TEXT SECTION:
((
Equitable and adequate access to ICT is essential for growth of the Zimbabwe economy. Globally, ICT has become an important technological focus and its accessibility and affordability has increased exponentially in the past quarter century. With greater access to technology, workers are able to perform many everyday jobs much more swiftly and extra tasks away from the office. This, in turn, tends to increase productivity and enhance growth. For businesses, reliable and widely available ITC facilitates the rapid and free flow of information, impacts positively on efficiency by helping to expedite communication and decision making by economic actors on the basis of readily available relevant information. However, in the past decade Zimbabwe has lagged behind its regional counterparts in terms of ICT service penetration, and the rate at which new technology is adopted. This is mainly due to lack of resources for maintenance and significant new investment. As a result, there are a number of challenges in both the data and voice arenas, which are manifested by congestion and slow connections due to inadequate infrastructure.

Bilateral investment agreements

Zimbabwe has investment treaties with 21 countries; only six of these treaties (with the Netherlands, Denmark, Germany, South Korea, South Africa, and Switzerland) have been ratified. Three other investment agreements with Botswana, India, and Iran are awaiting ratification before they become effective. 

Labour

Zimbabwe economic crises prior to 2009, led to many of the country's most skilled and well educated citizens to emigrate, leading to widespread labour shortages for managerial and technical jobs. At the same time, the decade long severe contraction of the economy caused formal sector employment to drop significantly.

State enterprises and parastatals (“SEPs”)

Zimbabwe has 78 SEPs. Many SEPs support vital infrastructure e.g. energy and transportation, so that competition within the sectors where parastatals operate tends to be limited. Most parastatals have performed poorly in recent years due to debt overhang, lack of maintenance, and inadequate investment due to lack of funding thereby imposing significant costs on the rest of the economy. However, the Government is now inviting private investors to participate in infrastructural projects through public-private partnerships after having done an extensive exercise of all SEPS and categorising them as targets for commercialisation, restructuring or privatisation.

Risks

The abandonment of the use of the Zimbabwe dollar (in favour of the US dollar) has led to a substantial improvement in currency stability, but risks remain, should the Zimbabwe dollar be reintroduced; but The reserve bank has said that there are no plans to introduce the ZIM dollar in the immediate and near future. Recently the Reserve Bank of Zimbabwe has issued a press statement demonetizing the Zimbabwean Dollar as the act of removing the legal status of the currency unit by the end of September 2015. Commercial agriculture has been seriously weakened by the land redistribution exercise and policies, and mining-sector investment continues to be threatened by lack of foreign direct investment in the country.
))
WHAT YOU NEED TO DO:
1/ According to the overview of Zimbabwe's economy, why has the country lagged behind its regional counterparts in ICT service penetration and the adoption of new technology?
2/ Set down, word for word, the part of the overview of Zimbabwe's economy starting at "Zimbabwe economic crises" and ending at "to drop significantly.".
3/ Name every country whose investment treaty with Zimbabwe has been ratified, according to the overview of Zimbabwe's economy.
Rely on nothing but the overview of Zimbabwe's economy above.

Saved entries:
((
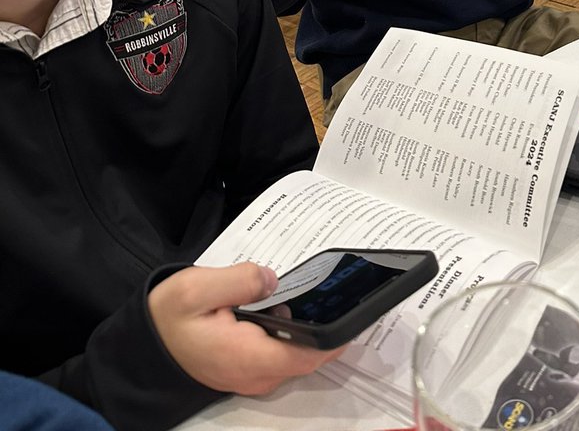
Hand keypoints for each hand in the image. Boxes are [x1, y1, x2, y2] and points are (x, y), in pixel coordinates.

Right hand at [148, 263, 340, 395]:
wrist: (144, 346)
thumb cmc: (169, 318)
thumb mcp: (197, 289)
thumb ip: (239, 281)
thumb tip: (271, 279)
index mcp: (249, 356)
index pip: (307, 355)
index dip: (336, 337)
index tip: (358, 311)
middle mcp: (256, 374)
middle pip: (308, 357)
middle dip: (328, 327)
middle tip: (343, 288)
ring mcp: (252, 374)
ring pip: (295, 354)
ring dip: (310, 329)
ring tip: (322, 291)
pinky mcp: (248, 367)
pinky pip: (281, 352)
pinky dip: (292, 332)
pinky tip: (289, 304)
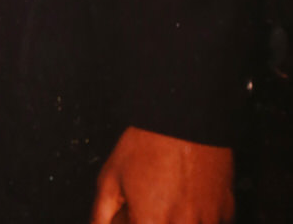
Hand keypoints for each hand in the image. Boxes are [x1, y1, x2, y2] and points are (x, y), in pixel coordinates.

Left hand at [90, 127, 233, 223]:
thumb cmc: (148, 142)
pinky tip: (189, 195)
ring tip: (170, 196)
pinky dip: (200, 216)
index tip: (134, 217)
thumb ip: (101, 214)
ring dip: (180, 219)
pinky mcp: (227, 211)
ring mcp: (208, 221)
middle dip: (155, 220)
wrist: (184, 116)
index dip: (135, 222)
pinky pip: (212, 222)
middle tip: (152, 204)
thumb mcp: (111, 177)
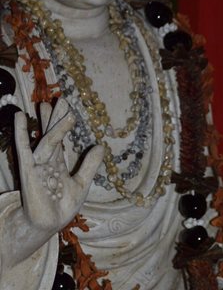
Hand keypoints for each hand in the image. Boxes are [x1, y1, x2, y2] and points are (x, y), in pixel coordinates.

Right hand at [15, 98, 103, 231]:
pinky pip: (24, 149)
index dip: (62, 123)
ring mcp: (38, 164)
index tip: (66, 107)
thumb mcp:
))
TASK-BY-TASK ANSWERS:
1/ It has lagged behind mainly because of a lack of resources for maintenance and significant new investment. As a result, inadequate infrastructure causes congestion and slow connections in both data and voice services.

2/
Zimbabwe economic crises prior to 2009, led to many of the country's most skilled and well educated citizens to emigrate, leading to widespread labour shortages for managerial and technical jobs. At the same time, the decade long severe contraction of the economy caused formal sector employment to drop significantly.

3/ The Netherlands, Denmark, Germany, South Korea, South Africa, and Switzerland